At the beginning of this century, back in the pre-antibiotic year of 1900, four of the top ten leading causes of death in the United States were bacterial. The most prominent were tuberculosis ("the white plague," *Mycobacterium tuberculosis*) and pneumonia (*Streptococcus pneumoniae,* *Pneumococcus*). The death rate in 1900 from gastroenteritis (*Escherichia coli,* various *Campylobacter* species, etc.) was higher than that for heart disease. The nation's number ten cause of death was diphtheria (*Corynebacterium diphtheriae*). Bringing up the bacterial van were gonorrhea, meningitis, septicemia, dysentery, typhoid fever, whooping cough, and many more.

At the end of the century, all of these festering bacterial afflictions (except pneumonia) had vanished from the top ten. They'd been replaced by heart disease, cancer, stroke, and even relative luxuries of postindustrial mortality, such as accidents, homicide and suicide. All thanks to the miracle of antibiotics.

Penicillin in particular was a chemical superweapon of devastating power. In the early heyday of penicillin, the merest trace of this substance entering a cell would make the hapless bacterium literally burst. This effect is known as "lysing."

Penicillin makes bacteria lyse because of a chemical structure called "beta-lactam." Beta-lactam is a four-membered cyclic amide ring, a molecular ring which bears a fatal resemblance to the chemical mechanisms a bacterium uses to build its cell wall.

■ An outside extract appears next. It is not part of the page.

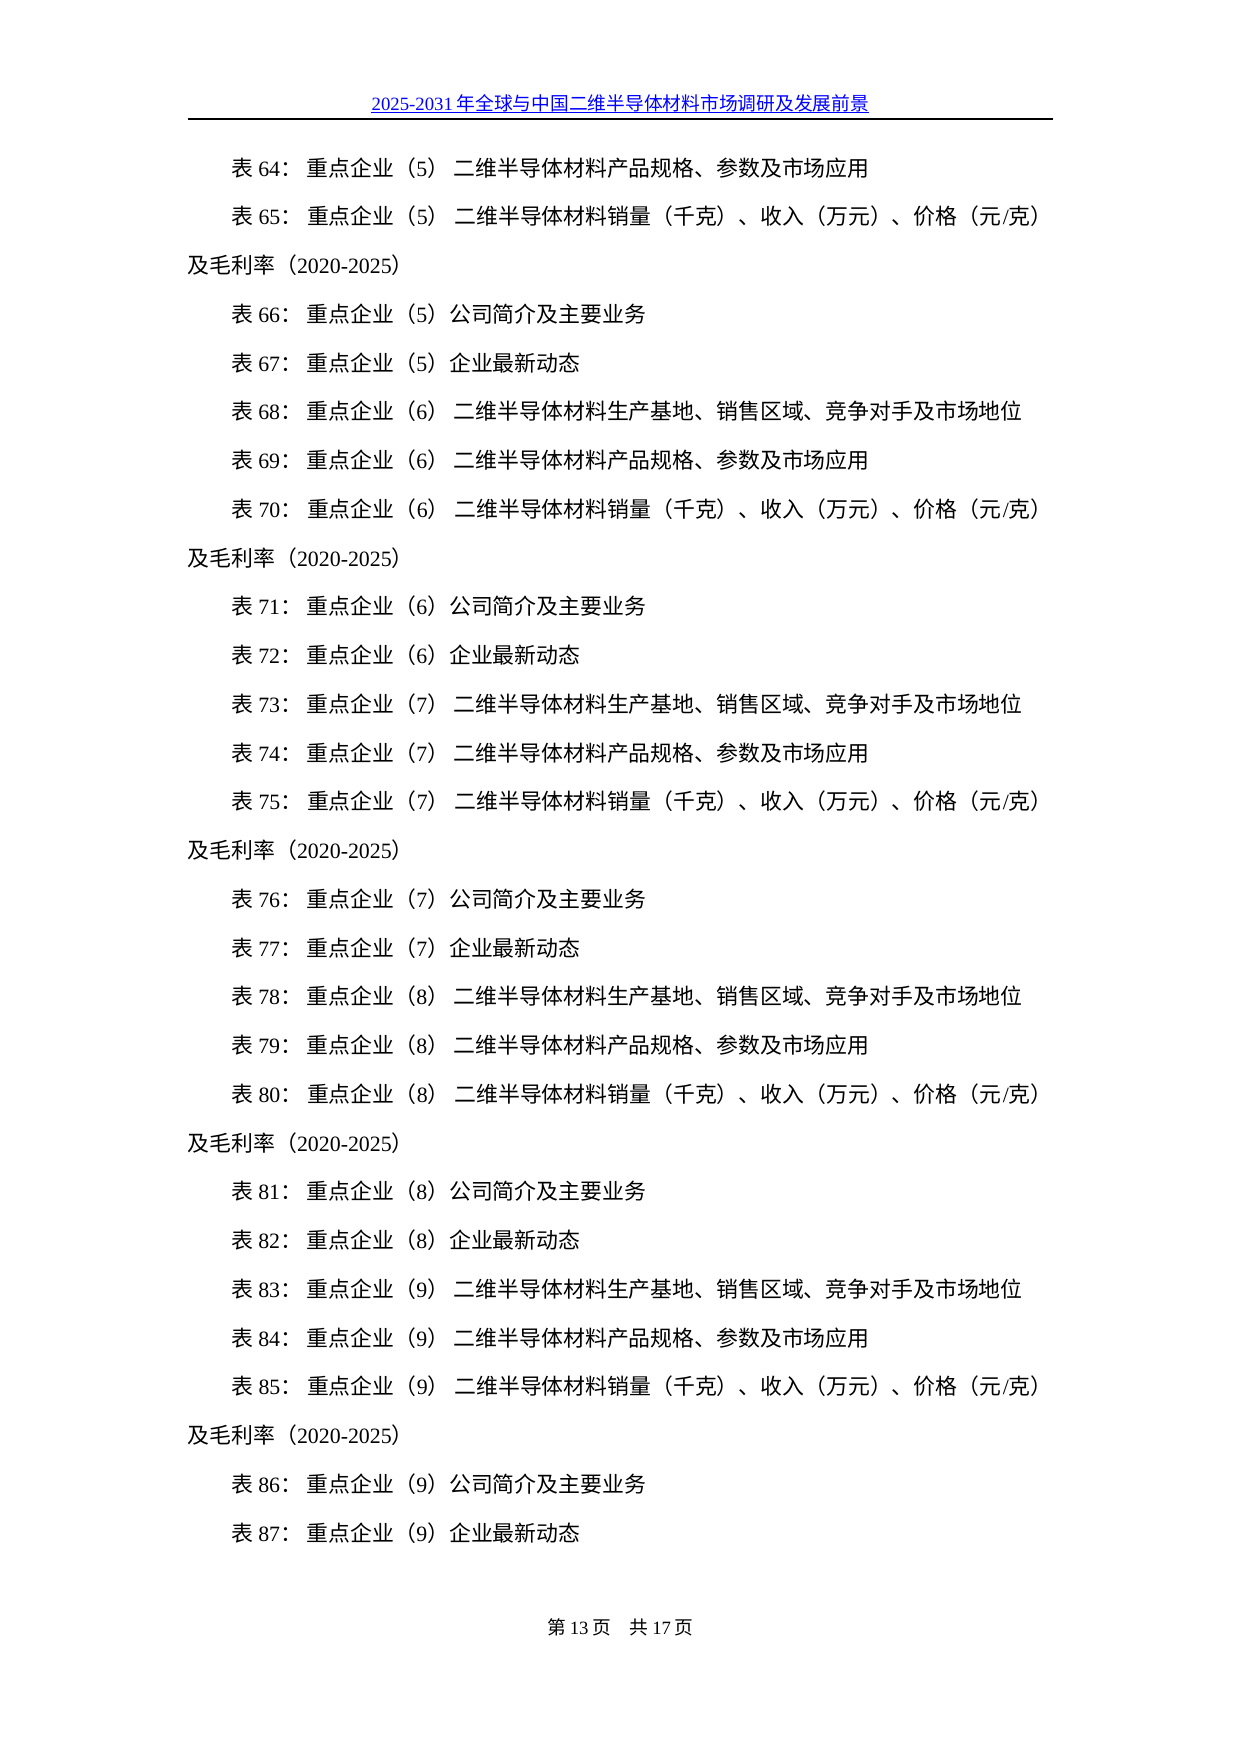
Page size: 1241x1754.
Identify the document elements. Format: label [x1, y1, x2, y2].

Bacterial cell walls are mostly made from peptidoglycan, a plastic- like molecule chained together to form a tough, resilient network. A bacterium is almost always growing, repairing damage, or reproducing, so there are almost always raw spots in its cell wall that require construction work.

It's a sophisticated process. First, fragments of not-yet-peptided glycan are assembled inside the cytoplasm. Then the glycan chunks are hauled out to the cell wall by a chemical scaffolding of lipid carrier molecules, and they are fitted in place. Lastly, the peptidoglycan is busily knitted together by catalyzing enzymes and set to cure.